Perante este cenário,
Adélio e Rubi, não quiseram interromper e ficaram a ver! Duas horas depois, as
pilhas da vaca acabam e esta deixa de falar. Neto, louco de desejo, sai de cima
da vaca e monta a V50, de 1956, e aperta as manetes rijas da motorizada,
enquanto sussurra: – Ai Laura, as tuas tetas! Uiiiiiiiiii! Adélio Dani, já
cansado dos devaneios de Neto, estala os dedos, como vê os mágicos fazerem na
televisão. Neto volta à realidade e exausto, vem a rastejar para a mesa,
senta-se e diz:
– Estava à vossa espera!
- Ui, como é que sabia
que vínhamos cá? Entrámos por acaso, viemos ver as montras e eu disse para o
meu amigo: “Ah, já vimos tudo, vamos ali!”.
- Engano teu, rapaz, eu
estou à espera de toda a gente, porque toda a gente entra uma segunda e
terceira vez no meu estabelecimento do oculto, nunca uma primeira vez! Acabei
com as primeiras vezes, são sempre chatas! – Diz Neto, em tom solene.
- Poça! – Exclama Adélio Dani, arregalando os olhos.
- Que queres saber, meu
rapaz?
- Bem, é o seguinte…tenho
dúvidas sobre que carreira profissional seguir… -E é interrompido por Neto.
- Espera, espera, se
estás com dúvidas – e coloca as mãos na testa – aaahhhh…tu tens duas opções de
escolha, pelo menos!
- É isso! – Diz Adélio
entusiasmado e com a certeza de que veio ao sítio certo.
- Conta-me! – Diz Neto,
abrindo os braços.
- Bem, tenho duas
hipóteses, ou vou para assistente do Nel
Gócha, ou vou para nadador-salvador!
- Sabes nadar? – Pergunta
Neto.
- Não!
Neto, o vidente,
levanta-se e dirige-se para uma das motorizadas que estão ao fundo da garagem!
Coloca o “quico” na cabeça, monta a Famel
e durante breves momentos acaricia o depósito de combustível da motorizada!
Desmonta a motorizada, saca de pente, penteia o cabelo para o lado e dirige-se
novamente para a mesa, no centro da sala, senta-se e diz:
- Não interessa, vais só
para nadador, esquece o salvador.
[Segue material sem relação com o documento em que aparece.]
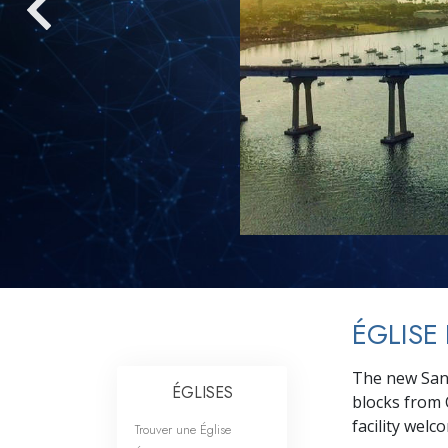
Qu’est-ce que la gran
ÉGLISE
The new San 
ÉGLISES
blocks from 
facility wel
Trouver une Église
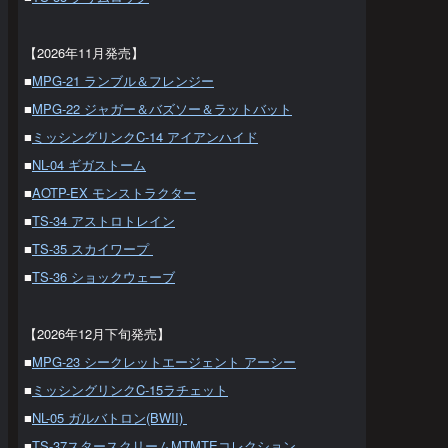
【2026年11月発売】
■
MPG-21 ランブル＆フレンジー
■
MPG-22 ジャガー＆バズソー＆ラットバット
■
ミッシングリンクC-14 アイアンハイド
■
NL-04 ギガストーム
■
AOTP-EX モンストラクター
■
TS-34 アストロトレイン
■
TS-35 スカイワープ
■
TS-36 ショックウェーブ
【2026年12月下旬発売】
■
MPG-23 シークレットエージェント アーシー
■
ミッシングリンクC-15ラチェット
■
NL-05 ガルバトロン(BWII)
■
TS-37スタースクリームMTMTEコレクション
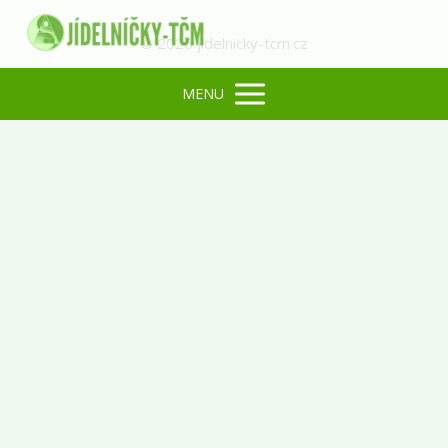
© 2026 jidelnicky-tcm.cz
MENU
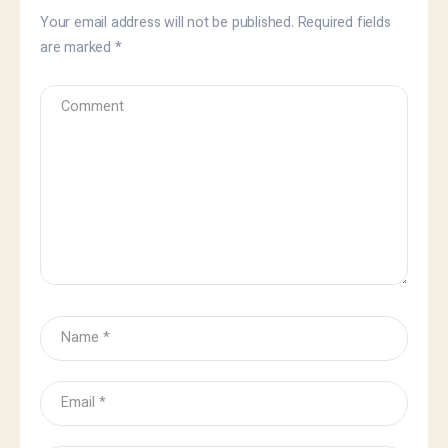
Your email address will not be published.
Required fields
are marked
*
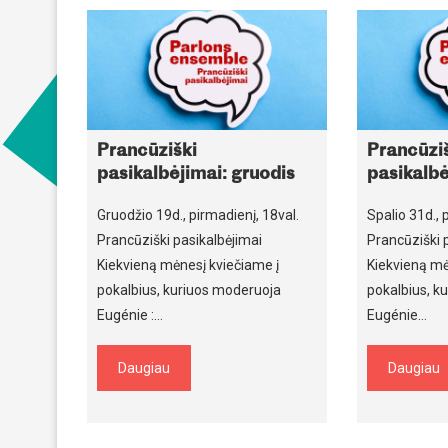
Prancūziški
Prancūzi
pasikalbėjimai: gruodis
pasikalb
Gruodžio 19d., pirmadienį, 18val.
Spalio 31d., 
Prancūziški pasikalbėjimai
Prancūziški 
Kiekvieną mėnesį kviečiame į
Kiekvieną mė
pokalbius, kuriuos moderuoja
pokalbius, k
Eugénie :…
Eugénie…
Daugiau
Daugiau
É preferível isso a trocares de roupa no
mesmo camarim do Nel Gócha!
- Obrigadinho! Vamos
Rubi.
- Vamos, o caneco, seu
nabo, deixa a gratificação do Neto.
Como Adélio Dani não
tinha dinheiro, tentou deixar três bolachas Maria,
algo que Neto não aceitou. A solução, foi deixar os sapatos ortopédicos,
herdados de Gonçalo há muitos anos atrás. Apesar de sair descalço, saiu com as
ideias arrumadas. Iria ser nadador…salvador! O Verão estava a chegar.
Com urgência,
apresenta-se a necessidade de aprender a nadar. Adélio Dani começou a ler
livros técnicos sobre a concentração de sal dos mares e aprendeu que para não
se afogar, mesmo sem saber nadar, a salinidade do mar tem que ser superior a 55
%. Mares com estas características apenas se encontram em alguns locais do Médio
Oriente e Ásia, mas Adélio ainda não se acha preparado para imigrar, nem mesmo
para concretizar o objectivo de ser nadador-salvador… tem que arranjar outras
alternativas.
- Au, au, au, au,
au, au, auuuuuuu, au, au!
- É isso Rubi, perfeito!
– Exclama Adélio Dani, que percebeu mal o latir de Rubi.
Foi de imediato a casa de
Alfredo, um columbófilo romântico de meia-idade, famoso por ter mais hamsters do que pombos.